Its taken me about a year and a half simmering (and likely actually understanding under 100 pages) on chapters and sections from Giles Deleuze and Felix Guatttari's "Capitalism and Schizophrenia" opus to begin internalizing what they're talking about.
"Becoming-Intense, Becoming-Animal, Becoming-Imperceptible" comes from A Thousand Plateaus, which I think I've digested more than Anti-Oedipus, but I find myself always coming back to Mark Seem's introduction to Anti-Oedipus as orientation:
"In order to carry out this ambitious undertaking, Anti-Oedipus makes use of many writers and thinkers, whose concepts flow together with all the other elements in the book in what might well be described as a carefully constructed and executed experiment in delirium"
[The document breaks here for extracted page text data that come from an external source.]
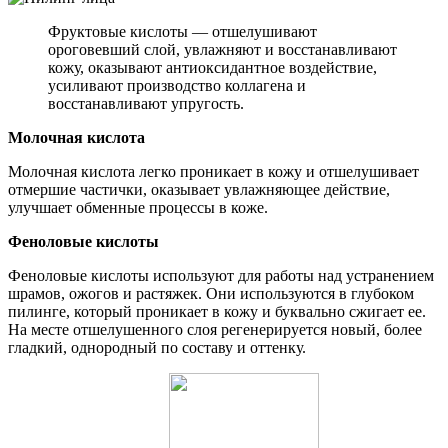
Фруктовые кислоты — отшелушивают
ороговевший слой, увлажняют и восстанавливают
кожу, оказывают антиоксидантное воздействие,
усиливают производство коллагена и
восстанавливают упругость.
Молочная кислота
Молочная кислота легко проникает в кожу и отшелушивает
отмершие частички, оказывает увлажняющее действие,
улучшает обменные процессы в коже.
Феноловые кислоты
Феноловые кислоты используют для работы над устранением
шрамов, ожогов и растяжек. Они используются в глубоком
пилинге, который проникает в кожу и буквально сжигает ее.
На месте отшелушенного слоя регенерируется новый, более
гладкий, однородный по составу и оттенку.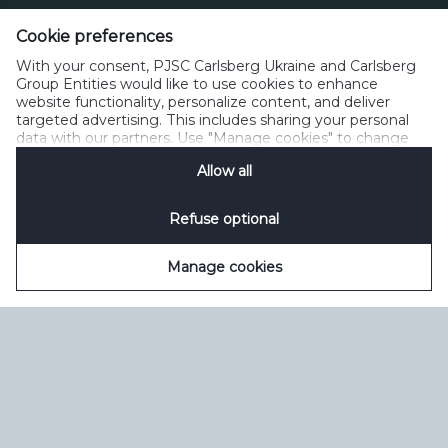
Cookie preferences
Зворотний зв’язок
Політика прийнятного користування
With your consent, PJSC Carlsberg Ukraine and Carlsberg
Політика щодо файлів cookie
Політика конфіденційності
Group Entities would like to use cookies to enhance
Умови користування
керувати файлами cookie
SpeakUp
website functionality, personalize content, and deliver
targeted advertising. This includes sharing your personal
data with our partners. Use "Manage cookies" to change
your consent preferences anytime. See our
Cookie
Allow all
Notification
&
Privacy Notification
for details.
Refuse optional
Manage cookies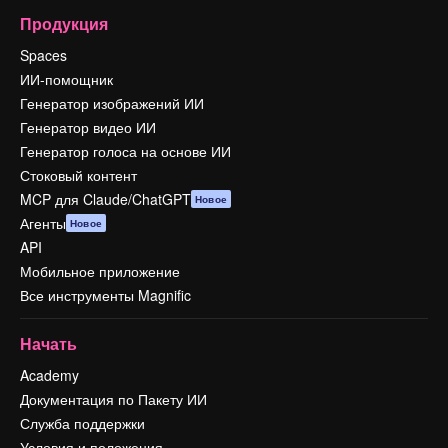
Продукция
Spaces
ИИ-помощник
Генератор изображений ИИ
Генератор видео ИИ
Генератор голоса на основе ИИ
Стоковый контент
MCP для Claude/ChatGPT
Новое
Агенты
Новое
API
Мобильное приложение
Все инструменты Magnific
Начать
Academy
Документация по Пакету ИИ
Служба поддержки
Условия и положения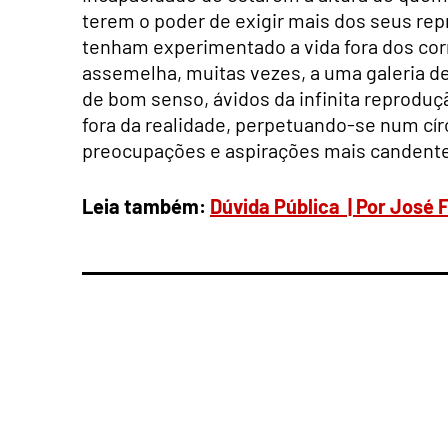
terem o poder de exigir mais dos seus rep
tenham experimentado a vida fora dos corre
assemelha, muitas vezes, a uma galeria de
de bom senso, ávidos da infinita reproduç
fora da realidade, perpetuando-se num cír
preocupações e aspirações mais candente
Leia também:
Dúvida Pública | Por José 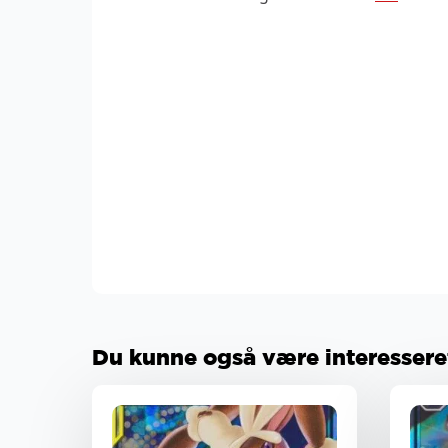
Du kunne også være interesseret 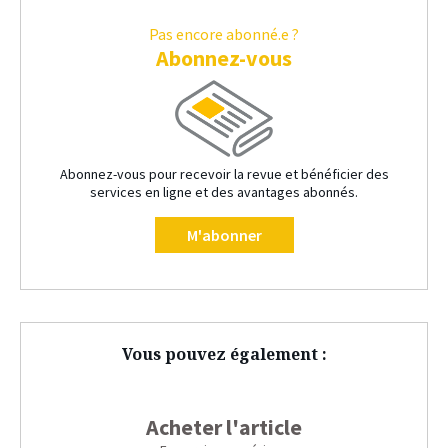
Pas encore abonné.e ?
Abonnez-vous
Abonnez-vous pour recevoir la revue et bénéficier des
services en ligne et des avantages abonnés.
M'abonner
Vous pouvez également :
Acheter l'article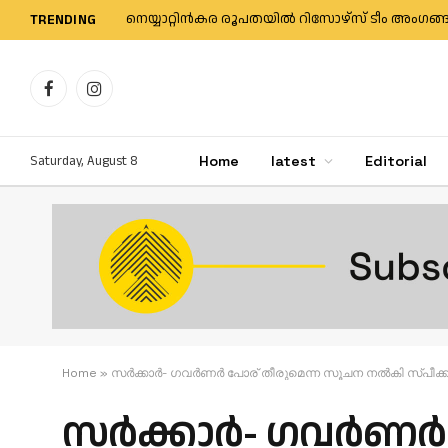
TRENDING
Facebook
Instagram
Saturday, August 8
Home
latest
Editorial
Home
»
സ​ർ​ക്കാ​ർ- ഗ​വ​ർ​ണ​ർ പോ​ര് തീരുമെന്ന സൂചന നൽകി സ്പീ​ക്ക
സ​ർ​ക്കാ​ർ- ഗ​വ​ർ​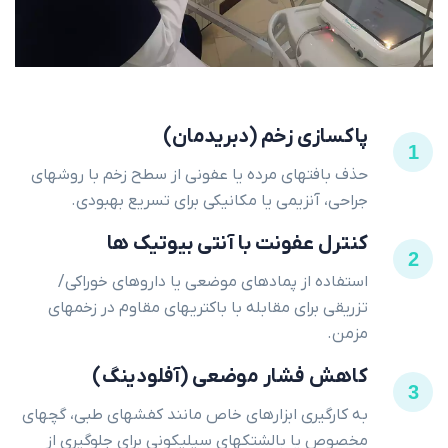
پاکسازی زخم (دبریدمان)
1
حذف بافتهای مرده یا عفونی از سطح زخم با روشهای
جراحی، آنزیمی یا مکانیکی برای تسریع بهبودی.
کنترل عفونت با آنتی بیوتیک ها
2
استفاده از پمادهای موضعی یا داروهای خوراکی/
تزریقی برای مقابله با باکتریهای مقاوم در زخمهای
مزمن.
کاهش فشار موضعی (آفلودینگ)
3
به کارگیری ابزارهای خاص مانند کفشهای طبی، گچهای
مخصوص یا بالشتکهای سیلیکونی برای جلوگیری از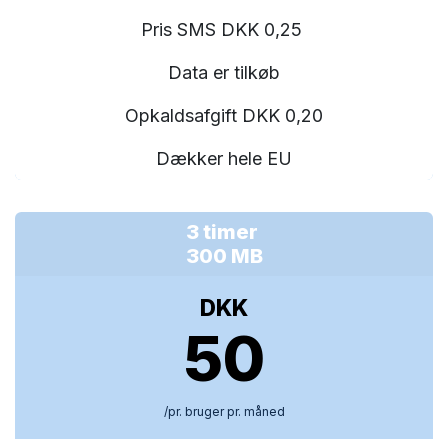
Pris SMS DKK 0,25
Data er tilkøb
Opkaldsafgift DKK 0,20
Dækker hele EU
3 timer
300 MB
DKK
50
/pr. bruger pr. måned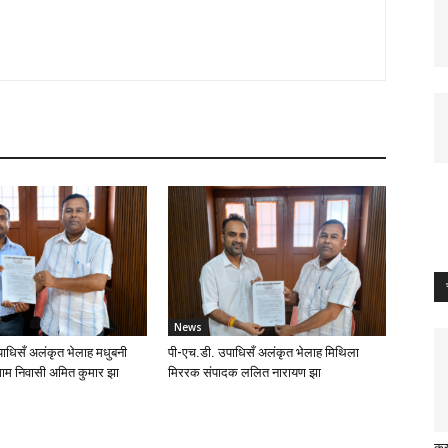
News
ाधिसँ अलंकृत भेलाह मधुबनी
पी-एच.डी. उपाधिसँ अलंकृत भेलाह मिथिला
ाम निवासी अमित कुमार झा
मिररक संपादक ललित नारायण झा
कु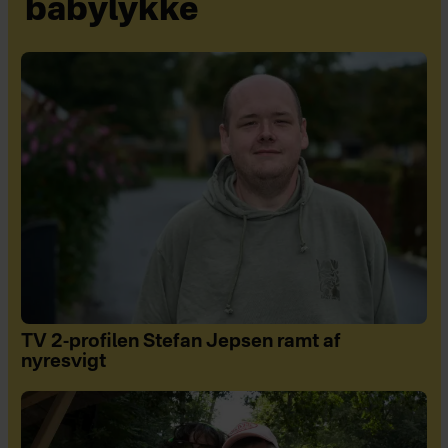
babylykke
TV 2-profilen Stefan Jepsen ramt af
nyresvigt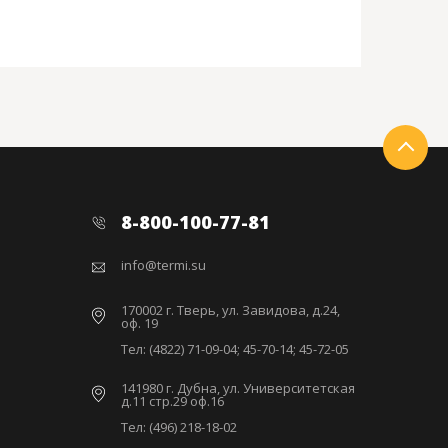
8-800-100-77-81
info@termi.su
170002 г. Тверь, ул. Завидова, д.24,
оф. 19
Тел: (4822) 71-09-04; 45-70-14; 45-72-05
141980 г. Дубна, ул. Университетская
д.11 стр.29 оф.16
Тел: (496) 218-18-02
"While Deleuze and Guattari use many authors and concepts, this is never done in an academic fashion aimed at persuading the reader. Rather, they use these names and ideas as effects that traverse their analyses, generating ever new effects, as points of reference indeed, but also as points of intensity and signs pointing a way out: points-signs that offer a multiplicity of solutions and a variety of directions for a new style of politics."
"Where Nietzsche grew progressively more isolated to the point of madness, Deleuze and Guattari call for actions and passions of a
collective nature, here and now. Madness is a radical break from power in the form of a disconnection."